Description
The abstract states that disruption of mCa2+ cycling is implicated in neurodegeneration but doesn’t explain the mechanistic pathways linking calcium dysregulation to neuronal death. Understanding these mechanisms is critical for developing targeted neuroprotective therapies.

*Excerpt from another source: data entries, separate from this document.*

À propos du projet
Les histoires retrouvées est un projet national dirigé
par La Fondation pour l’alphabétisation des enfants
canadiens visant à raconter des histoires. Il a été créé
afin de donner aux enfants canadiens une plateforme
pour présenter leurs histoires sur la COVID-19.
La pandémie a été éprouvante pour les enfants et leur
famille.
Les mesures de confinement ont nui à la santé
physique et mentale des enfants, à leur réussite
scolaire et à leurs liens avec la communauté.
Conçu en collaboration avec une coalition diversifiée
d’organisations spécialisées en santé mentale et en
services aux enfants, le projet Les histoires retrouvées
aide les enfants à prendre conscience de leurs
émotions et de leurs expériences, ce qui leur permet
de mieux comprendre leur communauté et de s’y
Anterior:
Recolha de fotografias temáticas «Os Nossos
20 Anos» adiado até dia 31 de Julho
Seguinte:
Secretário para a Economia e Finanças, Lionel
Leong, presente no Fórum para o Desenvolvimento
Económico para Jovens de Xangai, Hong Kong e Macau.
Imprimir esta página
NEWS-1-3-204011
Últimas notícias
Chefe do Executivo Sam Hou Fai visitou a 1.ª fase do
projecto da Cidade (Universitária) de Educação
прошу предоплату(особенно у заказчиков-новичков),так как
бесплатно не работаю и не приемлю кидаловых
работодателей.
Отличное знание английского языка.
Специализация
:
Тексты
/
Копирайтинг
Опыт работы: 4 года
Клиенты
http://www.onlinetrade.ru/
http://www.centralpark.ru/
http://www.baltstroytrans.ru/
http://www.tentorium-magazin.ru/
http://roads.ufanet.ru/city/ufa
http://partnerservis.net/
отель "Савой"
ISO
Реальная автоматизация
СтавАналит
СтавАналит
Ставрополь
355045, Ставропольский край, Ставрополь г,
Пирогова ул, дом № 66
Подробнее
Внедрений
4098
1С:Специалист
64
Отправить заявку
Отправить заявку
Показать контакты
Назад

Gap type: unexplained_observation Source paper: Mitochondrial calcium exchange in physiology and disease. (2022, Physiol Rev, PMID:34698550)
Resolution criteria
Resolution requires: (1) Mitochondrial dynamics assessment (mitochondrial network morphology by TOM20 imaging, fission/fusion protein levels OPA1/DRP1/MFN1/MFN2) in AD patient-derived neurons or brain tissue vs controls (n>=6 per group), quantifying >=30% difference in fission/fusion balance; (2) Experimental rescue: modulating the identified imbalance (Mdivi-1 for fission, MFN2 overexpression for fusion) reverses mitochondrial dysfunction markers (membrane potential, ROS, ATP) and reduces amyloid or tau pathology by >=30%; (3) Human tissue correlation: mitochondrial dynamics protein levels correlate with AD severity markers (Braak stage, CERAD score) at r>=0.5. Mitochondrial abnormality detection without therapeutic rescue demonstration is insufficient.